Leaving the for loop in the same place, I modified it to read for(recCounter=0;recCounter<10;)
and placed recCounter
's increment WITHIN the IF
statement, incrementing every time the line starts with User:
. In this case, I also got ten records in my output file, they were ten instances of the last record in the input file, and all the counters are 0.
EDIT: Given how the file is formatted, the ONLY way to determine w=one record from the next is a subsequent instance of the word "User:" at the start of the line. Each time that occurs, until the NEXT time it occurs is what constitutes a single record.
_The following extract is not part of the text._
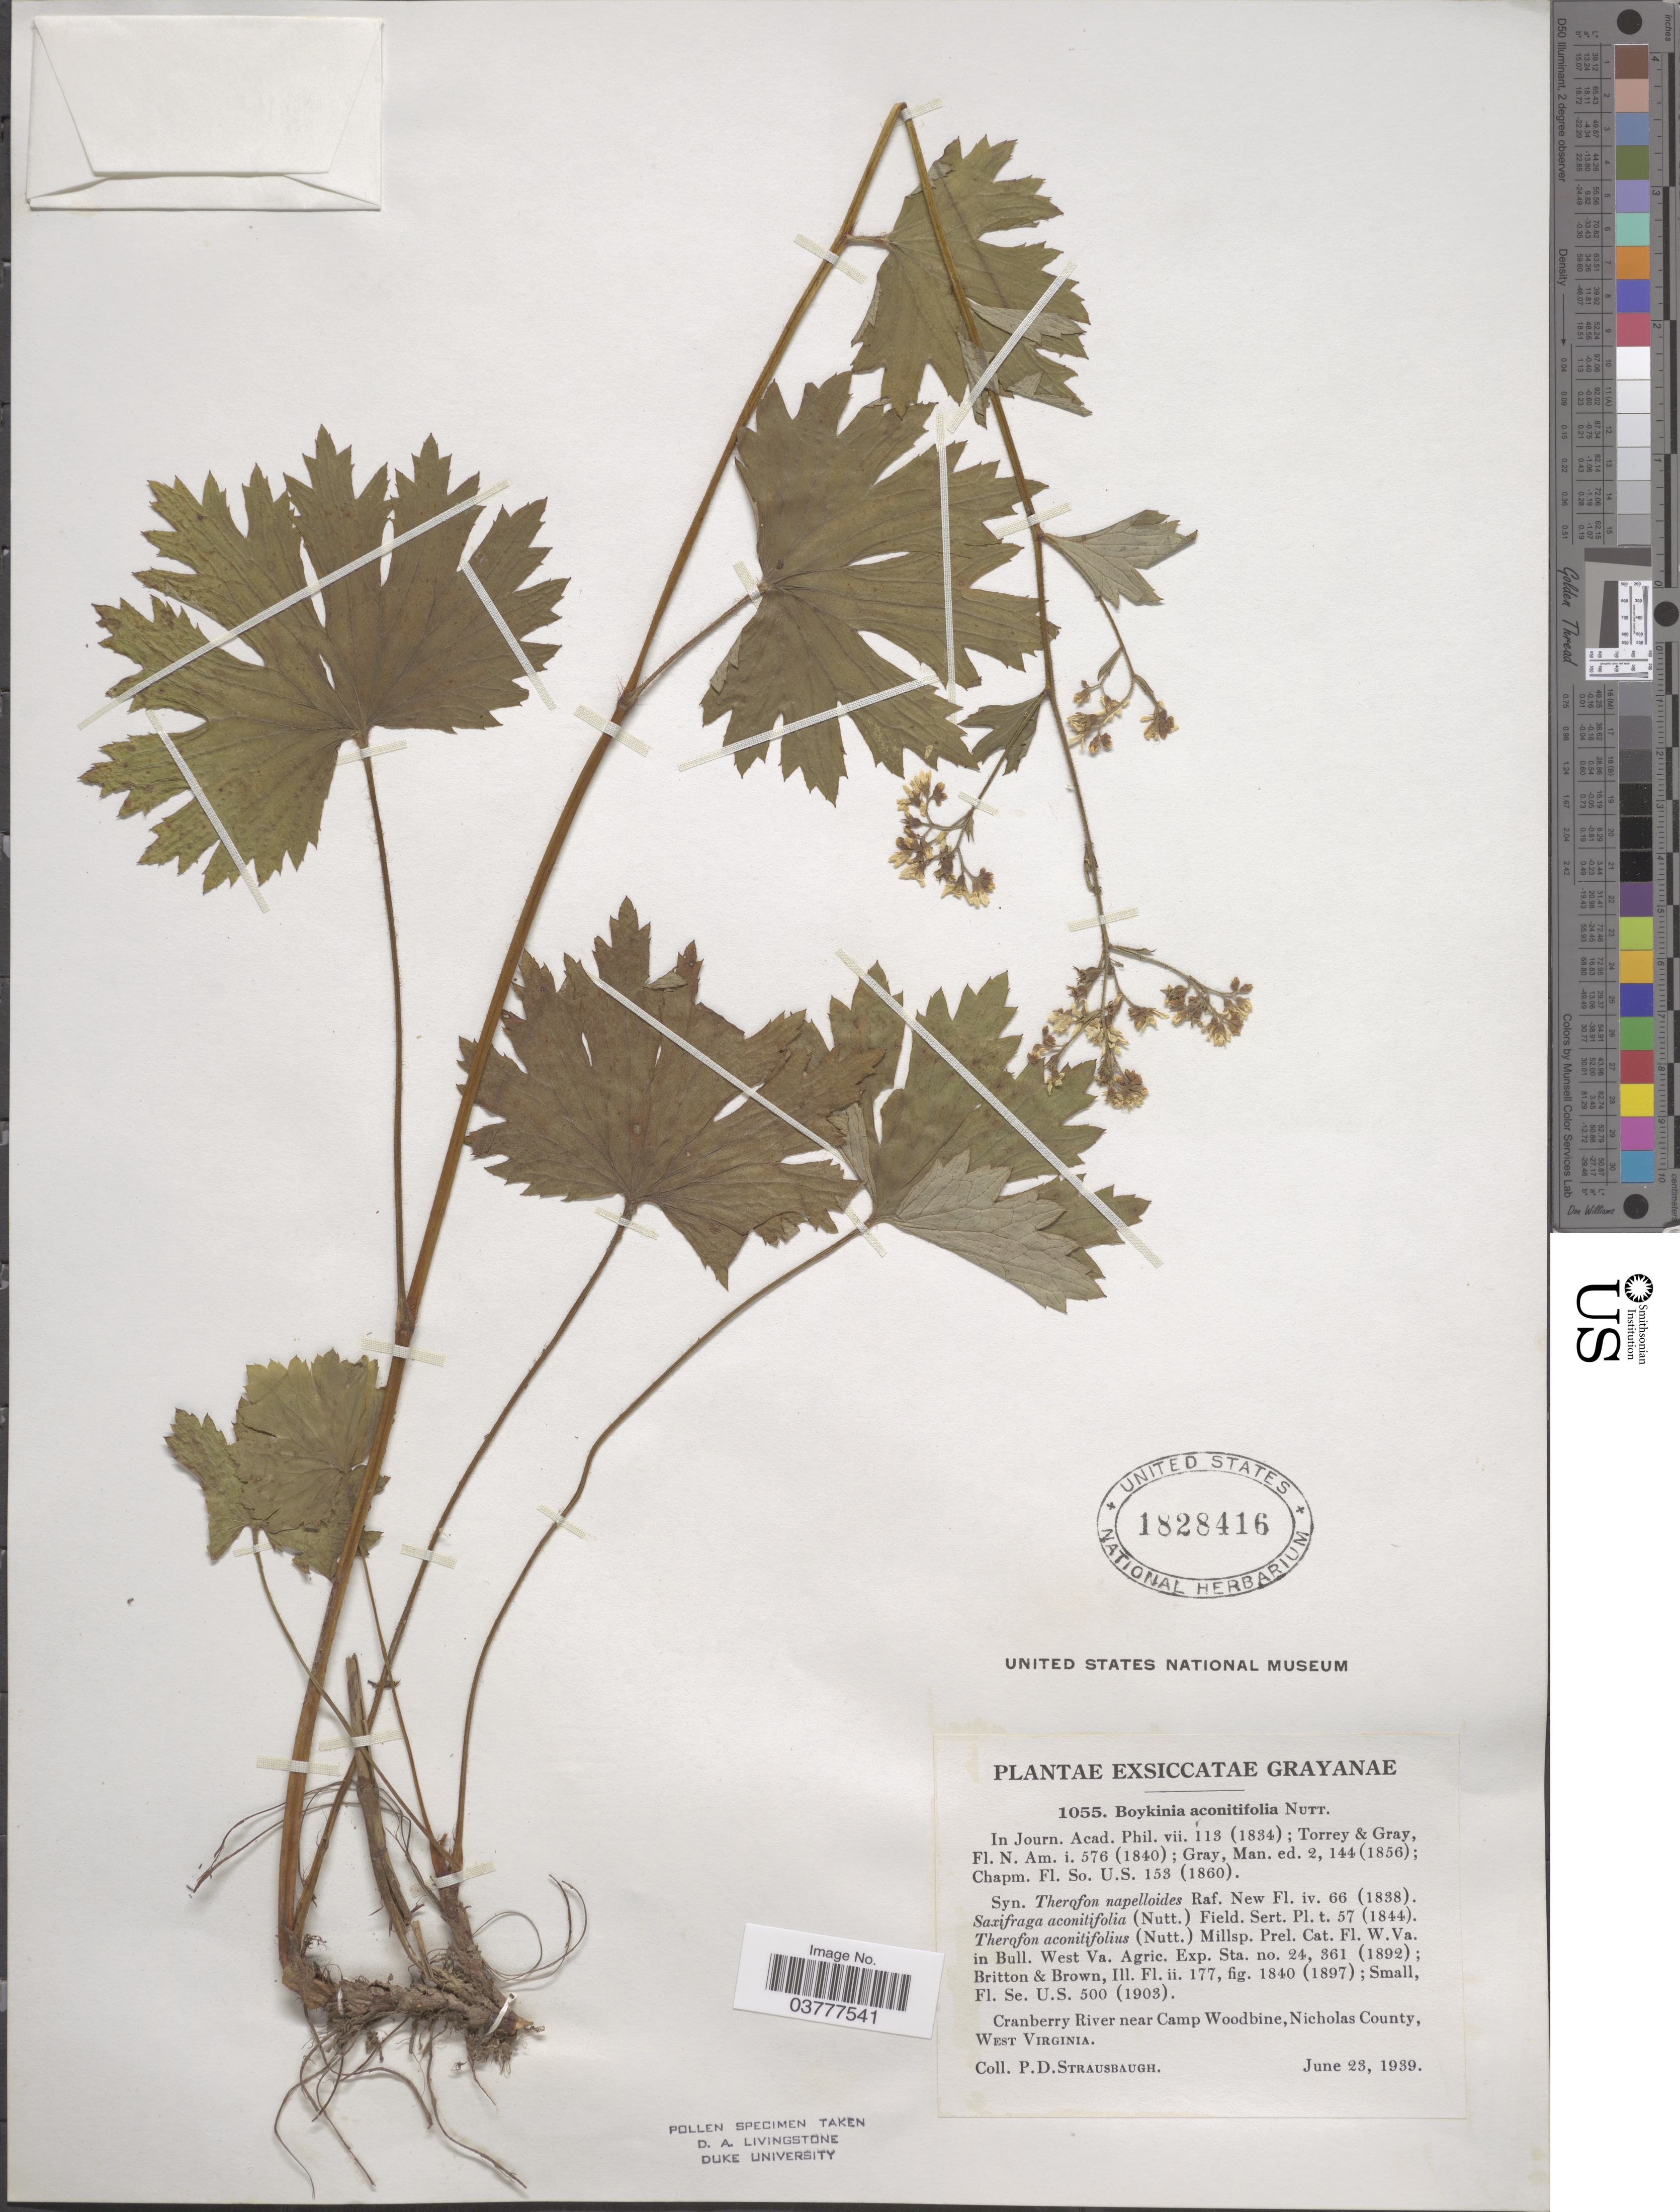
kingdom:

It appears as though I'm not setting my "recCounter" appropriately, or I'm not interpreting the results of what IS being set as "start a new record".
Anyone have any suggestions for how to read this file as multiple records?
Okay, so your pseudo-code should go something like this:
declare variables
open file
while not eof
read input
if end of set
format output
write output
clear variables
figure out which variable
store in correct variable
end-while
There might be a trick to figuring out when you've finished one set and can start the next. If a set is supposed to be terminated by a blank line as appears from your example, then you could just check for the blank line. Otherwise, how do you know? Does a set always start with "user"?
Also, don't forget to write the last record. You don't want to leave unwritten stuff in your buffer/table.